Nuestra Obra Social nos describe. Desorden, malos tratos, vueltas y más vueltas. La obra social de los judiciales trabaja con bonos, credenciales impresas en papel, autorizaciones para servicios que hay que tramitar personalmente, atiende en la vereda, pero a través de empleados y con la mediación de la gendarmería, porque sus autoridades son como fantasmas. Cuando en 2018 (in)explicablemente un auto me atropelló, estuve cinco horas en una camilla esperando que una ambulancia me trasladase de un hospital a otro. Fue la primera vez que hablé con el responsable máximo de la entidad, quien me llamó a los dos o tres días para decirme que no era responsable de la demora. 

La anécdota condensa un campo de problemas que trascienden el cambio de una ley, pero que explican gran parte del fracaso de la aplicación de la ley. El desafío es mucho mayor que cambiar jueces y fiscales. Estoy de acuerdo en que hay que mejorar las designaciones y los controles. Pero hay que trabajar duramente sobre ese entramado cultural que se impone sobre las personas, transforma a quienes están del otro lado del mostrador y los vuelve hoscos, distantes, poco sensibles, arbitrarios y a las sentencias brutalmente incomprensibles. 

No obstante, es este ecosistema el que hace posible las sentencias a medida, las causas armadas, los jueces rockstars, los empleados infieles, las coimas, el vínculo anómalo con los medios de comunicación, los abusos en las prisiones preventivas, la corrupción en general. Vuelvo al ejemplo. Parece extraño que una obra social, cuyo espíritu es la solidaridad para enfrentar algunas de las desventuras de la vida, sea tan hostil. Pero, en alguna medida, no se aparta del funcionamiento general del sistema judicial que sufrimos los ciudadanos.

Guillermo O’Donnell creó probablemente el mejor modelo teórico para comprender los autoritarismos en América Latina. En particular, en nuestro país. Lo llamó el “Estado Burocrático Autoritario”. Sostenía que el autoritarismo de alguna manera permitía hacer efectiva la dimensión económica del nuevo patrón de acumulación, ya que hacía posible la exclusión política de grandes sectores sociales.
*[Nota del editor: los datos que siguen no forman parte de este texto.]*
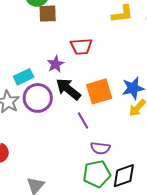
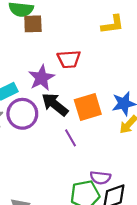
purple star: (56, 64) -> (41, 78), size x1.4
purple semicircle: (100, 148) -> (100, 178), moved

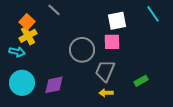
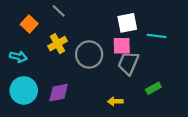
cyan line: (153, 14) -> (157, 36), moved, turned -48
yellow cross: (28, 36) -> (58, 44), moved
gray trapezoid: (105, 71) -> (128, 63), moved

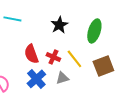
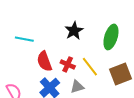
cyan line: (12, 19) -> (24, 39), moved

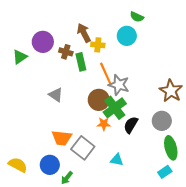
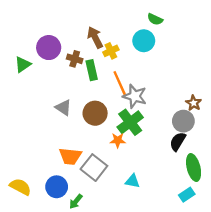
yellow cross: (98, 45) -> (111, 51), turned -32
brown star: (171, 91) -> (194, 103), size x0.6
brown circle: (99, 100) -> (95, 113), moved
gray circle: (162, 121) -> (183, 121), moved
black semicircle: (131, 125) -> (178, 141), moved

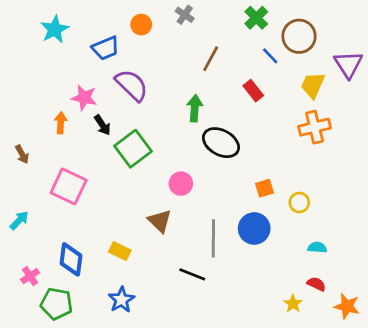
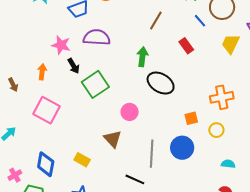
purple semicircle: (132, 85) -> (97, 37), turned -44
orange arrow: (61, 123) -> (42, 72), moved
orange cross: (315, 127) -> (222, 97), moved

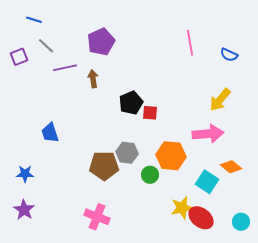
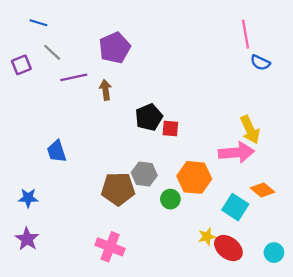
pink line: (190, 43) -> (245, 34), moved
yellow arrow: (220, 100) -> (250, 130), moved, turned -65
yellow star: (182, 208) -> (207, 237), size x0.7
Tan solo con mirar a algunos países de la América Latina, del sur de Europa y estados del norte de nuestro continente, nace el interrogante angustiante que invita a pensar si la aplicación arbitraria de la ley no se acerca peligrosamente a la función que en otros tiempos tenían los autoritarismos. 

Más allá de las escenas de estériles pugilatos verbales, de tantos “ismos” que reivindican “la” verdad, en aquella tendencia yace la reforma judicial necesaria. Depende de la construcción colectiva de la república democrática. Coqueteando con Antoni Domenech, hay que trascender “El eclipse de la fraternidad”.